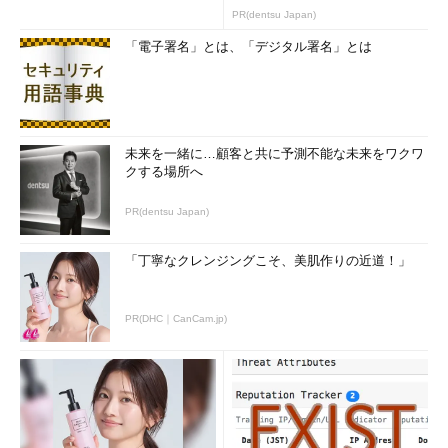
のコツ (1/2...
PR(dentsu Japan)
「電子署名」とは、「デジタル署名」とは
未来を一緒に…顧客と共に予測不能な未来をワクワ
クする場所へ
PR(dentsu Japan)
「丁寧なクレンジングこそ、美肌作りの近道！」
PR(DHC｜CanCam.jp)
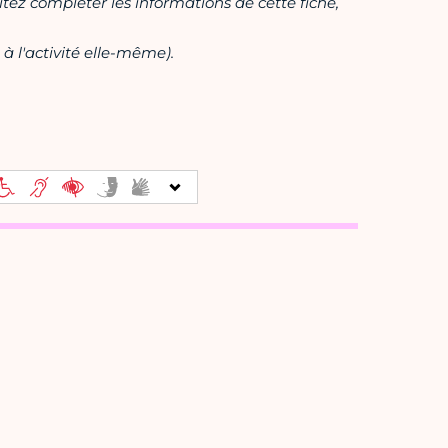
itez compléter les informations de cette fiche,
à l'activité elle-même).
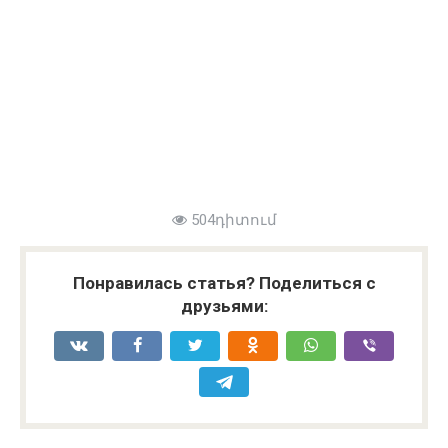
504դիտում
Понравилась статья? Поделиться с
друзьями:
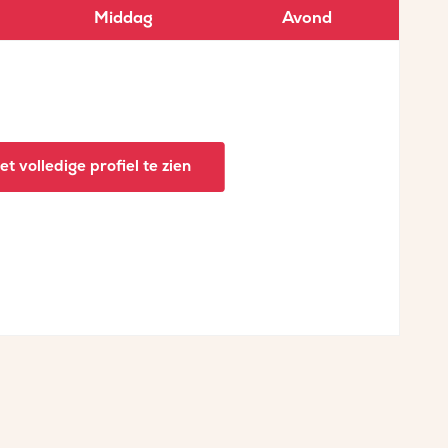
Middag
Avond
t volledige profiel te zien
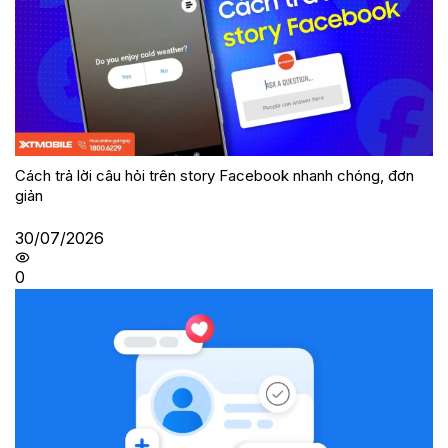
Cách trả lời câu hỏi trên story Facebook nhanh chóng, đơn
giản
30/07/2026
0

§ TASK PROMPT
Can you copy every line of text in the data above without changing anything, leaving out the pictures?

§ FINISHED EXERCISE
のコツ (1/2...
PR(dentsu Japan)
「電子署名」とは、「デジタル署名」とは
未来を一緒に…顧客と共に予測不能な未来をワクワ
クする場所へ
PR(dentsu Japan)
「丁寧なクレンジングこそ、美肌作りの近道！」
PR(DHC｜CanCam.jp)
itez compléter les informations de cette fiche,
à l'activité elle-même).
504դիտում
Понравилась статья? Поделиться с
друзьями:
Middag
Avond
t volledige profiel te zien
Cách trả lời câu hỏi trên story Facebook nhanh chóng, đơn
giản
30/07/2026
0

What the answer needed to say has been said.